Taxation of Low-Value Parcels Was Planned to Enter Into Force in 2028

According to officials, the new duty is intended as a temporary solution ahead of a comprehensive customs reform for low-value parcels that was planned to enter into force in 2028. As part of this reform, the EU Customs Data Hub will be established to collect new customs data on all goods entering and leaving the Union within a single digital platform. This will enable customs authorities to monitor e-commerce flows more effectively, strengthen the fight against fraud, and increase product safety controls.

The rapid growth of cross-border e-commerce has also increased pressure on the EU to act earlier. While billions of low-value parcels enter Europe every year, this creates a significant administrative burden on customs authorities. At the same time, concerns are increasing regarding counterfeit products, environmental impacts, and consumer safety. EU institutions are of the view that the current system is inadequate in light of the scale and speed of digital trade.

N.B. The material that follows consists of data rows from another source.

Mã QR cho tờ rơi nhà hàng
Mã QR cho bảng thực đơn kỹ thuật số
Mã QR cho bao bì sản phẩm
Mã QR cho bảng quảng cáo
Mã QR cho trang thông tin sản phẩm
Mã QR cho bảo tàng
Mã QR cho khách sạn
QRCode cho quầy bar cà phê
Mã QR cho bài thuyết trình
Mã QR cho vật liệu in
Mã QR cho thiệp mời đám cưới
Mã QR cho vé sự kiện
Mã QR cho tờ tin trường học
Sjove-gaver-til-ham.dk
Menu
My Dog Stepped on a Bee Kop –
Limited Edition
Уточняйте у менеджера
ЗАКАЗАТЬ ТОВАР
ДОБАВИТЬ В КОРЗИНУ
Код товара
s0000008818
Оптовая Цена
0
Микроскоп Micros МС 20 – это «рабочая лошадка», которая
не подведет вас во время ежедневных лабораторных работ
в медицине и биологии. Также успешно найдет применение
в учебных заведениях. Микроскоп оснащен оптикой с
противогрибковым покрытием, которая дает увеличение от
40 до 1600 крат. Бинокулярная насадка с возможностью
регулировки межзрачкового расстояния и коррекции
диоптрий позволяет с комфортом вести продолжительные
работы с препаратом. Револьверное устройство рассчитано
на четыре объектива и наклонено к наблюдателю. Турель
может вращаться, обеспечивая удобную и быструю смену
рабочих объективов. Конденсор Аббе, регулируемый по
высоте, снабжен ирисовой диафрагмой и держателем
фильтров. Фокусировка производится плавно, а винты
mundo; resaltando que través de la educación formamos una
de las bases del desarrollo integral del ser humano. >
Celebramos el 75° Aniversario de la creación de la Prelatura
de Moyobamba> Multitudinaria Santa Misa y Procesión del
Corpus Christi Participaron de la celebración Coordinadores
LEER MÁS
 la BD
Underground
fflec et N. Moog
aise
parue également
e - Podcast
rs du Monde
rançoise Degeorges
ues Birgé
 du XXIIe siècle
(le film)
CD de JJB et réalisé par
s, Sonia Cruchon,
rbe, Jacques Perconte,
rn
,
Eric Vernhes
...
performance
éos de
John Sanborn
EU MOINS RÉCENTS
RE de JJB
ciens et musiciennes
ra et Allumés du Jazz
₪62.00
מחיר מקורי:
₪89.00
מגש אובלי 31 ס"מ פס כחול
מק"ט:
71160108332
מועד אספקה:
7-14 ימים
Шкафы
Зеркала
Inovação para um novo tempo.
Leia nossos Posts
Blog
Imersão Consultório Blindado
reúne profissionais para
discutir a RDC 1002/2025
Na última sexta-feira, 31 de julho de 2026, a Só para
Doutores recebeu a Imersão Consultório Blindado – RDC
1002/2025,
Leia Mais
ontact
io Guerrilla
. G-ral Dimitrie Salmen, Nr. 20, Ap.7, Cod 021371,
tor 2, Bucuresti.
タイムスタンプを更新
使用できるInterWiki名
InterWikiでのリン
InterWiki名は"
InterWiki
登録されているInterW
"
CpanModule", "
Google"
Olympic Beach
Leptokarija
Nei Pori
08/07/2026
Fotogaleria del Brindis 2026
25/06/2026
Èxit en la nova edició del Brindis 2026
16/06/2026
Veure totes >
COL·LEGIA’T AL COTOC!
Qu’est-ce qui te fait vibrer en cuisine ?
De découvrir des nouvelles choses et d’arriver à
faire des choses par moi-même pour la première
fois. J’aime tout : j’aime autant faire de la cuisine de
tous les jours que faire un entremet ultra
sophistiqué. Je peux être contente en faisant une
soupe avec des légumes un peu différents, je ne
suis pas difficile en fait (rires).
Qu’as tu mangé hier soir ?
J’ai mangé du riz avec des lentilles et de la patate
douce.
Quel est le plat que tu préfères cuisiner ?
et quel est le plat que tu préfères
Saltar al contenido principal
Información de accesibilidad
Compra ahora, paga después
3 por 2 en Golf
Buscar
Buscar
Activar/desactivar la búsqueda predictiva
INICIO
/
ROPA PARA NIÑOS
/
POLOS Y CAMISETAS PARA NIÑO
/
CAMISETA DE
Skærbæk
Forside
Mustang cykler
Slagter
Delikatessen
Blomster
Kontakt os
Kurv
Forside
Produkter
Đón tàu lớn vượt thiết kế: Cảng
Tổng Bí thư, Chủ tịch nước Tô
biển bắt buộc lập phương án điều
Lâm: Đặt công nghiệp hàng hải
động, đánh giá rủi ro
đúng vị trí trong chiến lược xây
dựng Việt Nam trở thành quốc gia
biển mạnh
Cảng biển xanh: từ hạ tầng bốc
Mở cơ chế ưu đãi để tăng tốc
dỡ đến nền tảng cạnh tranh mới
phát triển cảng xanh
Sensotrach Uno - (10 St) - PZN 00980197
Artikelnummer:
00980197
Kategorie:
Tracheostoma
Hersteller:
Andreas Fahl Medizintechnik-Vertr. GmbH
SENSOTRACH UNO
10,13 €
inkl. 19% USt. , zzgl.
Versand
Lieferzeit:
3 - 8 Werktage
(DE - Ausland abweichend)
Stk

The New Customs Duty Is Separate From the “Handling Fee”

It should also be noted that the €3 customs duty is separate from the EU-wide “handling fee” currently under discussion. While the customs duty aims to level competitive conditions, the handling fee is intended to compensate customs authorities for increasing inspection and processing costs. According to current proposals, this fee is expected to enter into force in the later months of 2026; however, its amount and exact implementation date will be finalized depending on negotiations between the European Parliament and the Council.

A New Customs Regime Will Be Implemented Once the EU Customs Data Hub Becomes Operational

Once the EU Customs Data Hub becomes fully operational, this temporary measure will be replaced by a permanent e-commerce customs regime. EU officials emphasize that, in the long term, this system will strengthen the customs union, protect European businesses and workers, and ensure that the growth of online trade does not come at the expense of fair competition and consumer safety.

For global e-commerce platforms and international sellers, this move is seen as a signal of a more stringent regulatory period in the European market, while for EU retailers it is considered an important step toward the long-demanded goal of “equal competitive conditions” in the digital marketplace.

Background of the New Customs Reform

At present, parcels valued below €150 that are sent directly from a third country to a consumer in the EU are exempt from customs duties. The European Commission proposed the removal of this exemption in May 2023 as part of the customs reform. The initial proposal envisaged the application of the measure from mid-2028. The Council adopted the removal of the exemption on 13 November 2025 and called for the measure to be applied earlier, in 2026.

In addition, in its communication on e-commerce in February 2025, the European Commission introduced the idea of a Union-level handling fee for goods imported directly to consumers. This fee was included in the customs reform proposal under the negotiating mandate adopted by the Council in June 2025. The handling fee is intended to compensate customs authorities for the increasing costs incurred in ensuring the release of those goods for free circulation.

According to the Council’s mandate, the handling fee is expected to enter into force in November 2026. The content of the fee and its exact date of entry into force are currently under discussion between the Council and the European Parliament within the framework of the ongoing customs reform proposal trilogue negotiations.

The Number of Low-Value E-Commerce Parcels Reached 4.6 Billion Last Year

Online platforms such as Shein, Temu, AliExpress, and Amazon Haul send clothing, accessories, and electronic products manufactured in factories in China directly to consumers at extremely low values. Due to the customs exemption, the number of low-value e-commerce parcels entering the Union doubled last year to 4.6 billion, with more than 90% of these parcels originating from China. Import volumes are expected to increase further this year.